Cependant, une fois ces survivants décédés, les générations futures n’auront plus accès aux principales sources d’information sur le tsunami. Cela inclut les nouveaux habitants qui ont déménagé à Aceh après le tsunami et ont loué des maisons dans les zones côtières.

Ils dépendront donc des monuments commémoratifs du tsunami qui les entourent, même si de nombreux ont été négligés.

Pour faire face à ces risques, je recommande deux mesures.

Premièrement, nous pouvons documenter de manière créative les « souvenirs oubliés du tsunami » à travers des formats tels que des vidéos documentaires, des bandes dessinées, des photos, du contenu sur les réseaux sociaux ou d’autres supports qui mettent en lumière des histoires offrant un aperçu de la réduction des risques de catastrophe et de l’éducation des jeunes générations.

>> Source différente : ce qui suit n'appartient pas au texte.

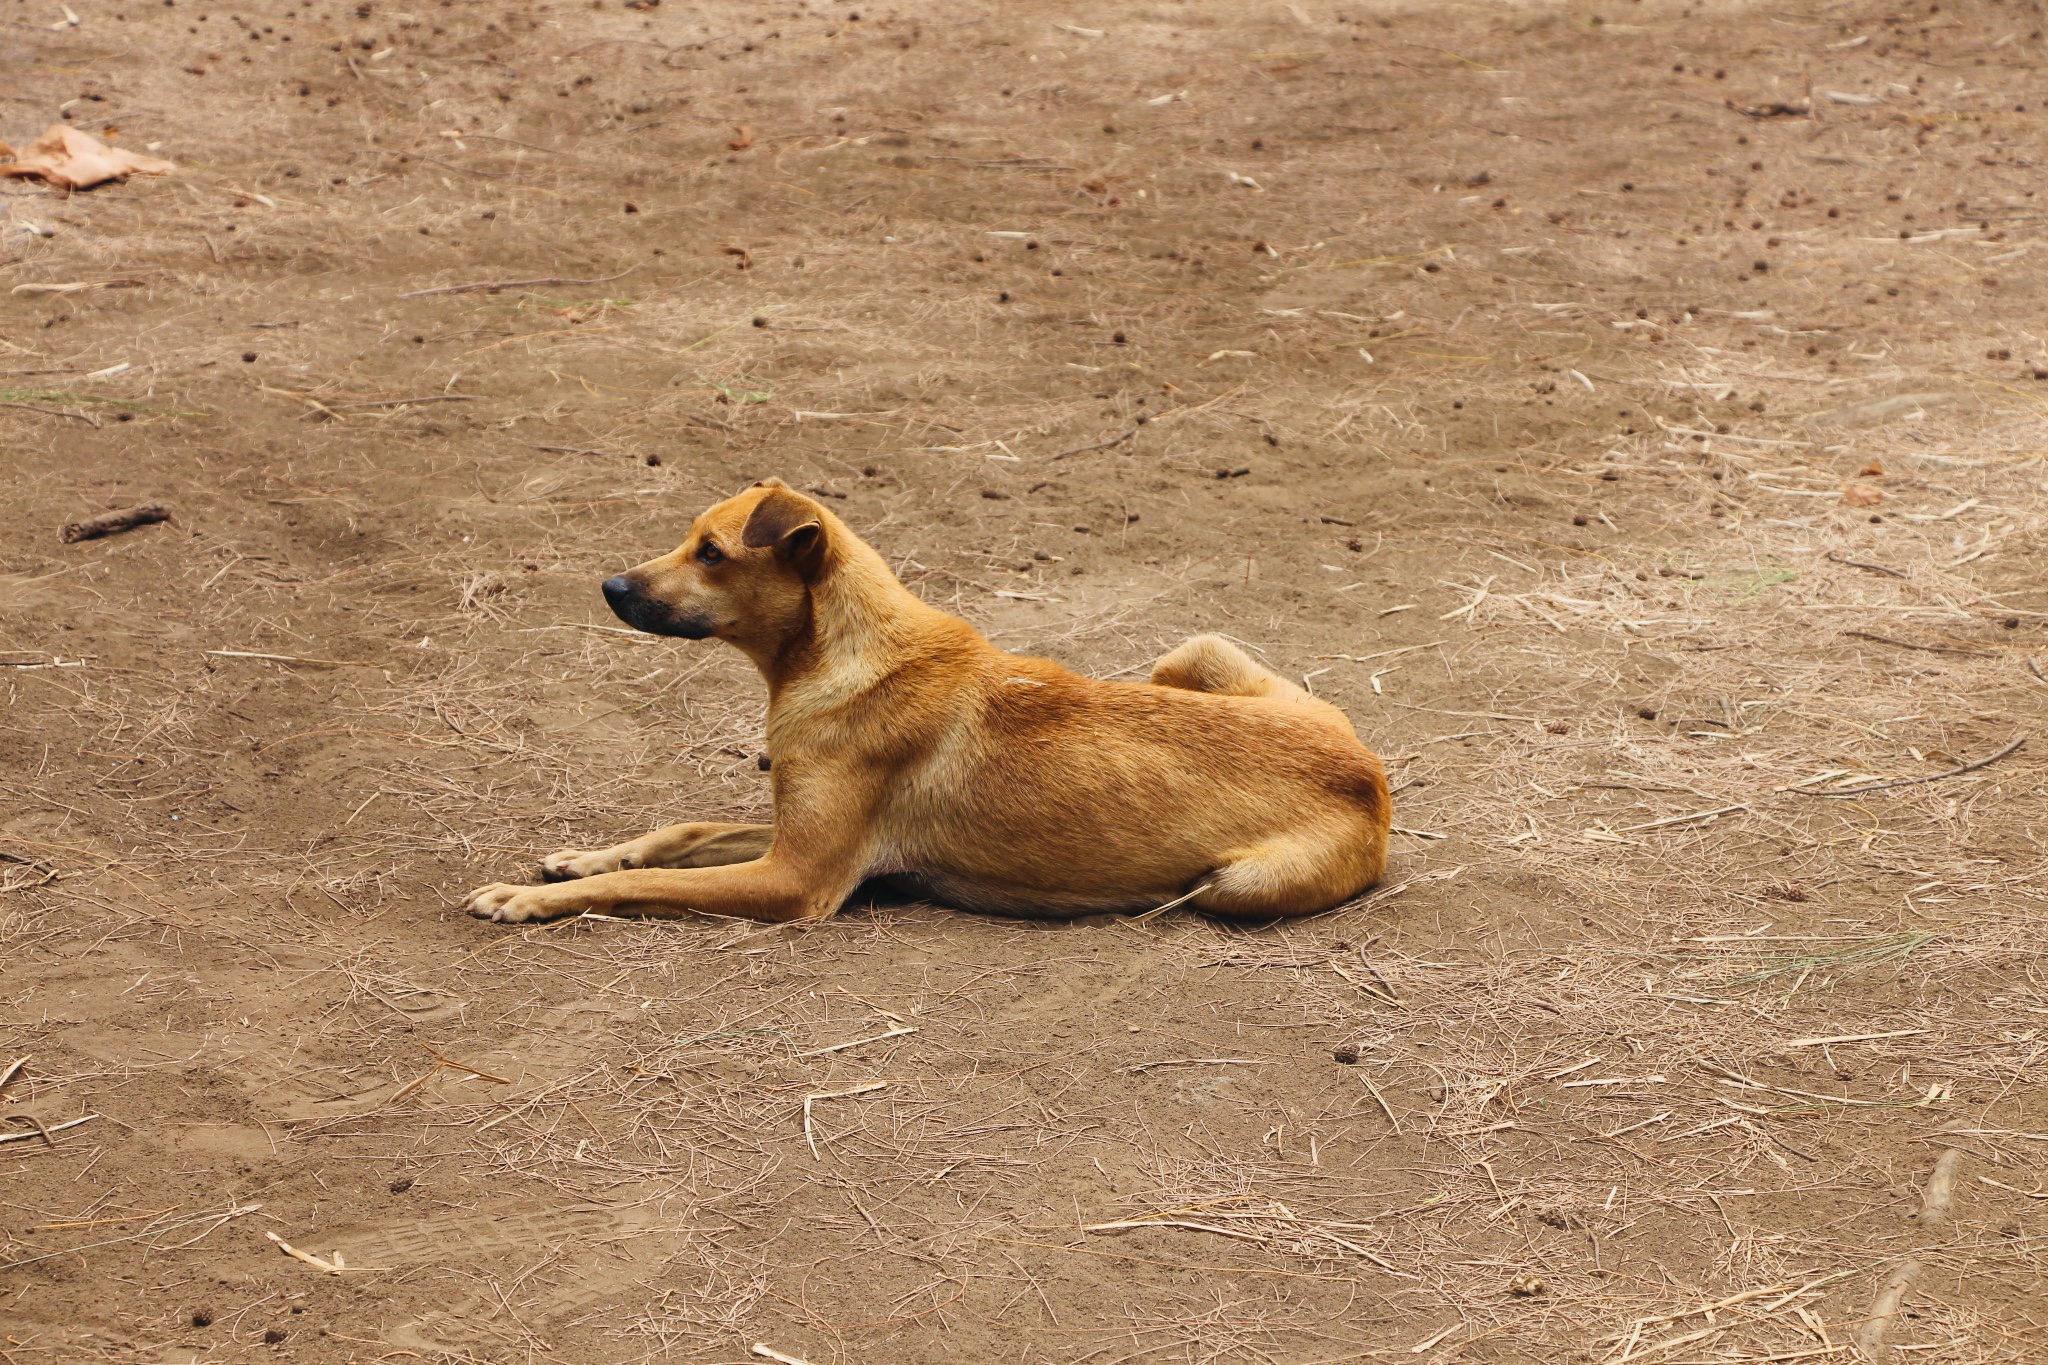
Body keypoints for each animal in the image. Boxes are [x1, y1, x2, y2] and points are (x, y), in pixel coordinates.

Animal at [466, 482, 1392, 929]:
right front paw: (580, 858)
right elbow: (677, 835)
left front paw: (525, 898)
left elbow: (651, 881)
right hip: (1189, 650)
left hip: (1230, 887)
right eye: (689, 539)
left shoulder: (797, 877)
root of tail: (1371, 772)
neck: (840, 652)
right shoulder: (793, 836)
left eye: (712, 553)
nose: (610, 586)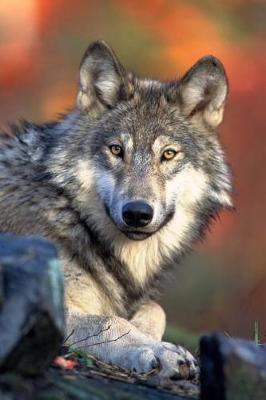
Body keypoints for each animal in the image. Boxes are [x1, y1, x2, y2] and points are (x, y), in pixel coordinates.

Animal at [0, 41, 232, 382]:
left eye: (168, 154)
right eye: (116, 150)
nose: (137, 212)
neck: (71, 215)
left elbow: (155, 309)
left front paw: (150, 337)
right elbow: (110, 321)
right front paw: (158, 350)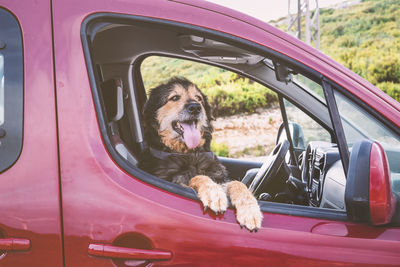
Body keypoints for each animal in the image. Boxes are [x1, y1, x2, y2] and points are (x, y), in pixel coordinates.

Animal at [138, 76, 262, 231]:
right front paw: (213, 193)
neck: (189, 153)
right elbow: (197, 177)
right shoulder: (173, 181)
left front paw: (250, 211)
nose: (195, 107)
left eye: (199, 98)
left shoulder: (219, 177)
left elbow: (237, 183)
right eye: (174, 97)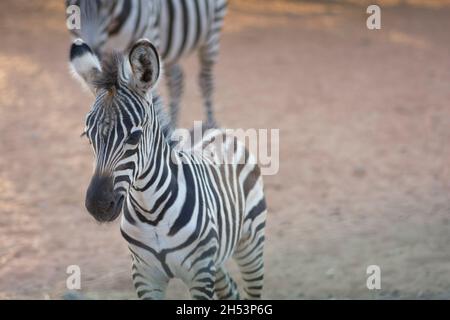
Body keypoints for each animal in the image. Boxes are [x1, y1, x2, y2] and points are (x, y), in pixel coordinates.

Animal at [66, 0, 229, 127]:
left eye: (106, 4)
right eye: (74, 6)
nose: (95, 51)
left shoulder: (148, 37)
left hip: (212, 32)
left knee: (205, 81)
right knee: (176, 80)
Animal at [69, 38, 268, 300]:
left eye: (134, 137)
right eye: (87, 135)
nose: (98, 205)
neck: (151, 213)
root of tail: (212, 128)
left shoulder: (199, 274)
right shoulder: (144, 275)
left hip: (250, 244)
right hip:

Deuxièmement, nous devons encourager des interactions durables et significatives entre les habitants et les monuments du tsunami. Les monuments commémoratifs des catastrophes remplissent mieux leur objectif – préserver la mémoire de la catastrophe et éduquer les jeunes générations – lorsqu’ils restent pertinents pour les activités quotidiennes des résidents.

La participation active des habitants est essentielle à Aceh, y compris les visites scolaires et l’implication dans efforts de préservation et de conservation.

Ces mesures visent à favoriser un sentiment d’appartenance parmi les résidents des monuments du tsunami dans leurs quartiers. Ils encouragent l’entretien volontaire des monuments et les intègrent aux efforts de réduction des risques de catastrophe.